The short answer is that it doesn't. There are several options for dealing with impure tumors:

• zoom in by using the "xlim" and "ylim" params on sc.plot2d() to set the maximum VAF of the plot

• make sure your copy number data is scaled appropriately (preferably during calling), or alter the copyNumberMargins parameter (or you may not excluding all CN events)

0
Entering edit mode

I see that in the paper you published in Nature Communication you write the following:

Variant allele fractions of all tier 1 variants were corrected for purity by reducing the number of reference-supporting reads in proportion to the purity of the sample. This effectively scales up the VAFs in such a way that founding clone variants are near 50% VAF.

I couldn't find the code that actually did that, so I guess it was part of the pre-processing, but to be sure that I understand correctly, I thought I would give an example:

If you have 60 reference-supporting reads and a tumor purity of 70% (meaning 70% tumor, and 30% normal), what you do is that you multiply the nr of ref-reads by 0.70 or by 0.30?

0
Entering edit mode

If you want to account for purity, it's simple - just alter the VAFs (but leave the readcounts alone! They carry information about the amount of error). So if your observed VAF is 20% and your purity is 0.7, then your corrected purity is 20/0.7 = 28.57%. Or if it's 25% VAF and 0.5 purity, you end up with 50%, just as you'd expect.

0
Entering edit mode

Ok, that's what I did, but the reason I was unsure if it was the right to do is because I am still getting VAFs larger than 50%. I was expecting VAFs smaller or equal to 50% at most.

Do you know what that can be due to? I am thinking that maybe there might be regions of LOH that were not included in my exclude.loh file. Do you think sciClone gives more accurate results if I exclude those variants with VAF > 50%?

0
Entering edit mode

Some VAFs may be abit above 50% due to sampling error, but if there are a large number of them in a cluster clearly above 50%, then yes there is probably CN or LOH involved. Check your CN and LOH calls, and don't forget to scale them for purity as well.

0
Entering edit mode

I still get some VAFs above 50%, and I think they occur in regions with no CN calls, which are assumed by sciClone to be equal 2. One way to exclude them would be to add these regions in the exclude file. But since sciClone already detects those regions, wouldn't it be easier to add an option "excludeRegionsWithMissingCN" that can be set to TRUE when calling sciClone?

0
Entering edit mode

CN regions leave symmetrical VAFs.
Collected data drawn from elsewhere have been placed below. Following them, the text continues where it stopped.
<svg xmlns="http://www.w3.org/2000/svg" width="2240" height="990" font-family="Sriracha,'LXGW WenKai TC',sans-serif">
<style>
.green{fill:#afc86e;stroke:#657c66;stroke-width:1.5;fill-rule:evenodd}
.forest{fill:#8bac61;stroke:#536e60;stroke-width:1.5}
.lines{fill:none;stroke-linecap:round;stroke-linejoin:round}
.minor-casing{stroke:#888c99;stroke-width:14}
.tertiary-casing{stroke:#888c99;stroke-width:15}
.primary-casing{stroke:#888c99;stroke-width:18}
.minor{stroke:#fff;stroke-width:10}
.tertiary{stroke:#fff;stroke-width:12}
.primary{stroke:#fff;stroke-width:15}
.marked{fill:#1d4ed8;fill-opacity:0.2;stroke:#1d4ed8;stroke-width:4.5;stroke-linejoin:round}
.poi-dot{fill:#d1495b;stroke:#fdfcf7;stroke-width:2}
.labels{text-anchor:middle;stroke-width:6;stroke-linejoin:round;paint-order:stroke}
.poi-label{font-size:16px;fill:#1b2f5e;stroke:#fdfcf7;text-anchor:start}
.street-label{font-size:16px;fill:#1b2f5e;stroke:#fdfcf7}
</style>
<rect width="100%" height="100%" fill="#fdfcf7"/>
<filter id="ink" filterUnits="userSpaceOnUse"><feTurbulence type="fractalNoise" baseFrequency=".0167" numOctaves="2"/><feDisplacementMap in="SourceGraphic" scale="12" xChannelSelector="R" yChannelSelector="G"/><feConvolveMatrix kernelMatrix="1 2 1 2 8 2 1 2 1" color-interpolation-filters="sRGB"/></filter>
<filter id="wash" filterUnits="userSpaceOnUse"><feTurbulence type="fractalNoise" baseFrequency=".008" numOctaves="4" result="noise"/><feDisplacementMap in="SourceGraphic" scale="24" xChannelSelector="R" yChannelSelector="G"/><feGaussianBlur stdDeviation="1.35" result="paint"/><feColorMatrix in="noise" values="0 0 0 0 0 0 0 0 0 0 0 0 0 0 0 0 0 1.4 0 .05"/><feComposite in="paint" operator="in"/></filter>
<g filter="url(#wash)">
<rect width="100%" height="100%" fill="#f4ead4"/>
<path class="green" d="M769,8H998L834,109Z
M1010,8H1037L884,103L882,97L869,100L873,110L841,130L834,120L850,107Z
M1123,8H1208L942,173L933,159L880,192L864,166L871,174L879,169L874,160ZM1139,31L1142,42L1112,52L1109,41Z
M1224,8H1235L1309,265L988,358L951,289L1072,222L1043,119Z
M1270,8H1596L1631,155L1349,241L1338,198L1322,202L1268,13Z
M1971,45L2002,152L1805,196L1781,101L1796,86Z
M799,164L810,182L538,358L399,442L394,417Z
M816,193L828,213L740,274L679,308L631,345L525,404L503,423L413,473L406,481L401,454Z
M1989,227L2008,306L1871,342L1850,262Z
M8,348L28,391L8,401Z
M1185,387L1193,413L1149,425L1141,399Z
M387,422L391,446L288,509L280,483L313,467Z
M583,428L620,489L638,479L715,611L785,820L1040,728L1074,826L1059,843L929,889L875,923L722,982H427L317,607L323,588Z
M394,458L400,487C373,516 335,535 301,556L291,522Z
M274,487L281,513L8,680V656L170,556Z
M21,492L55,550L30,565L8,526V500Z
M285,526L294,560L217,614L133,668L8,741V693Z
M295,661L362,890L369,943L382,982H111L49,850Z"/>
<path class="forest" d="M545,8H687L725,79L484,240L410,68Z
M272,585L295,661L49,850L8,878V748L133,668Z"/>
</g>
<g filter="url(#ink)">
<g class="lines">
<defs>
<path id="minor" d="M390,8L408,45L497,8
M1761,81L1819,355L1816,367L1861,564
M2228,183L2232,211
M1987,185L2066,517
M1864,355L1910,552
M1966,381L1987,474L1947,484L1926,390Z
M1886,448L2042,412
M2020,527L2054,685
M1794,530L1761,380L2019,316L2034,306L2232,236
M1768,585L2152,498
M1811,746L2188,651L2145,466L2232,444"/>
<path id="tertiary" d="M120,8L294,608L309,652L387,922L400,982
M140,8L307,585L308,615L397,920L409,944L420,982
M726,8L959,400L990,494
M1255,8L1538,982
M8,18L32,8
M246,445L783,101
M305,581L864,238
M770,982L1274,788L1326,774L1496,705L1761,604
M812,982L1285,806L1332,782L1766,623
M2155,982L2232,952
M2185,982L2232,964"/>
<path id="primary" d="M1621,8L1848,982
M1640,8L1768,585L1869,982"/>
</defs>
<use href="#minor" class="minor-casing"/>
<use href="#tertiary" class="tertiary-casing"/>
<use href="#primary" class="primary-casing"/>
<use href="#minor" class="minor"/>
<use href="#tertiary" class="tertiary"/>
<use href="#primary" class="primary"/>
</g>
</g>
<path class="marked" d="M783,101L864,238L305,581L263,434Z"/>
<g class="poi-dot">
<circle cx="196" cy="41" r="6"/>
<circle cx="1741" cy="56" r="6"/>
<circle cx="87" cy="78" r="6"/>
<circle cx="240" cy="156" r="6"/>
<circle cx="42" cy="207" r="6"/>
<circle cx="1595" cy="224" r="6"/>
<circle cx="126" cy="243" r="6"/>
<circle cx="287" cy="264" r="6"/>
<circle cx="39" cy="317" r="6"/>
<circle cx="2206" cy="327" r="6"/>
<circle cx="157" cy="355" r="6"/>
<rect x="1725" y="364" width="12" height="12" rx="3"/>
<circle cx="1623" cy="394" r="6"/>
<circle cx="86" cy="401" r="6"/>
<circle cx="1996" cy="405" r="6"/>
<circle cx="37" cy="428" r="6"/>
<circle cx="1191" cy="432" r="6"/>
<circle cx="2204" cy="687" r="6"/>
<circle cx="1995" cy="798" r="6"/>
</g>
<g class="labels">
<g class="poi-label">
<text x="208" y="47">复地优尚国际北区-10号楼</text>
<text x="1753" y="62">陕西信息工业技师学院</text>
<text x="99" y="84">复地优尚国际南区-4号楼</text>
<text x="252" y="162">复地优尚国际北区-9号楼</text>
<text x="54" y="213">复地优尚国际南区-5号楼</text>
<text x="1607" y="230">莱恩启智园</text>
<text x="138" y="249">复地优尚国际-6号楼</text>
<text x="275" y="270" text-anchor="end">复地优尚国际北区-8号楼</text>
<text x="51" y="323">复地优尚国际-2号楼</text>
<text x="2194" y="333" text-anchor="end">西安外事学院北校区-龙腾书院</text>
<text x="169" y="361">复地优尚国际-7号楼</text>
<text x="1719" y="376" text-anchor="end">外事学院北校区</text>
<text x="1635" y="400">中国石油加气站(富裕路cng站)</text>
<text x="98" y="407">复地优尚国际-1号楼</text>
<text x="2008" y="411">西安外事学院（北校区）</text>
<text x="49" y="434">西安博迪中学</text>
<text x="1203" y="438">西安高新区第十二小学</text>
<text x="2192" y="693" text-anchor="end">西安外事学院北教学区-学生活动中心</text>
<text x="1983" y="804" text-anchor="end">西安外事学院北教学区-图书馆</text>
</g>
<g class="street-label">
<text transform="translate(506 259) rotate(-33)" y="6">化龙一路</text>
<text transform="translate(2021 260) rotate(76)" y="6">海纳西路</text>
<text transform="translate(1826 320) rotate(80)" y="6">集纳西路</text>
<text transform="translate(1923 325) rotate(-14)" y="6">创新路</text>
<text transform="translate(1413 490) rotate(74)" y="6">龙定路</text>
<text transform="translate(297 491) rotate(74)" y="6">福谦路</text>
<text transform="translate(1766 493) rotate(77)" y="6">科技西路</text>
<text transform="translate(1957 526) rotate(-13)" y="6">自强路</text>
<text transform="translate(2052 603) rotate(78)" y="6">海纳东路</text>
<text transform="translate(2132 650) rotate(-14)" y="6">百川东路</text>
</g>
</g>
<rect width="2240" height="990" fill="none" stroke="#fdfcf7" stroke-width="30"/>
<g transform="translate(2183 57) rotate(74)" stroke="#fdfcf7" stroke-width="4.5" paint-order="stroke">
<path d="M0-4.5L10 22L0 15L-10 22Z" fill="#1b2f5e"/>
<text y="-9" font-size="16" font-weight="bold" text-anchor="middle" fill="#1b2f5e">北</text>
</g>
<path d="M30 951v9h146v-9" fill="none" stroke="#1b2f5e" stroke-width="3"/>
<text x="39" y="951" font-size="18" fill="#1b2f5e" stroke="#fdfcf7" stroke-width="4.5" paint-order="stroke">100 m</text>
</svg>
So for every cluster at 66% (from 3x copy number), there's a corresponding region at 33% (from the strand that didn't get amplified). If you just exclude the points in that 66% cluster (because they're > 50%) then you leave the others behind and may infer a subclone where there is actually none.

The right answer is to go back and improve your CN calls. As with most algorithms, garbage in garbage out. It would be nice to add joint calling of CN and clonality, but that's a more difficult problem that I haven't had time to tackle. There are other packages out there that attempt to do so, but I can't offer specific recommendations, as I haven't benchmarked them.

0
Entering edit mode

so sciClone can handle internally for the CN gain regions as long as one feed it a segmentation file output by programs such as VarScan, cn.mops, but LOH regions needs to be specified explicitly by another LOH.exclude file?

0
Entering edit mode

Yes, SciClone will exclude CN regions given to it in that file. If there are LOH regions that are copy number neutral (CN2), then those will need to be excluded separately.